Aide de Camp:

Wagons, Command and Control
Sharpe's Cookbook
and 1809 Intelligence

by John Cook

Sex, Drill and Video Tapes (well, the second two anyway).

I'm very pleased that Keith Webb has found my articles on drill regulations interesting. It's always useful to get some 'feedback'.

Space and time are very important. Without the former, it can be quite impossible to conduct a particular conversion. As for the latter, I recommend that Keith obtains a copy of George Nafziger's Imperial Bayonets, which includes a time and motion study of the principal drill regulations of the major powers. However, although George Nafziger's methodology is an excellent way of demonstrating the respective advantages and disadvantages of a particular set of regulations it is, of course, the counsel of perfection being based on units at or near full strength.

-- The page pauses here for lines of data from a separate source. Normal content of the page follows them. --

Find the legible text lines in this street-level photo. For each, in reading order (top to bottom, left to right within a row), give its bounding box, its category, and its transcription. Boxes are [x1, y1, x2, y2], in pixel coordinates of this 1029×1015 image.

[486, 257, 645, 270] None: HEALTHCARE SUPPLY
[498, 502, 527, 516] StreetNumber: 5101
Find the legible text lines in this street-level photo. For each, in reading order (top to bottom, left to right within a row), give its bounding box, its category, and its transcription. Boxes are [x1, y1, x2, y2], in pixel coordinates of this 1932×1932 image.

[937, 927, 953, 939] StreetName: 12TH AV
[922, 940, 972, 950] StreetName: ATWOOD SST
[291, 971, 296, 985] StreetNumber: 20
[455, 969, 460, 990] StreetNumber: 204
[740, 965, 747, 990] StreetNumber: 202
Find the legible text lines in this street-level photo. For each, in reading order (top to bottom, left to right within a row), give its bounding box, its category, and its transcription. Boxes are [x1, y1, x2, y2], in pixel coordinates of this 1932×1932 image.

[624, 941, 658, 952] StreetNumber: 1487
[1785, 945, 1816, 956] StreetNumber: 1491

The strength of a unit is a vital factor in determining speed of conversion because the lower the strength, the narrower the frontage of sub-units and the shorter the deploying intervals between them. These will decrease the overall frontage of a battalion in line and length of a battalion in column respectively, with a commensurate reduction in distance over which their sub-units have to march in order to deploy/ploy.

As for the video, tape the 'Trooping the Colour' ceremony. You will see most of the basic evolutions being performed at this ceremony, which gives a good impression of how a Napoleonic battalion sized unit would have looked and moved.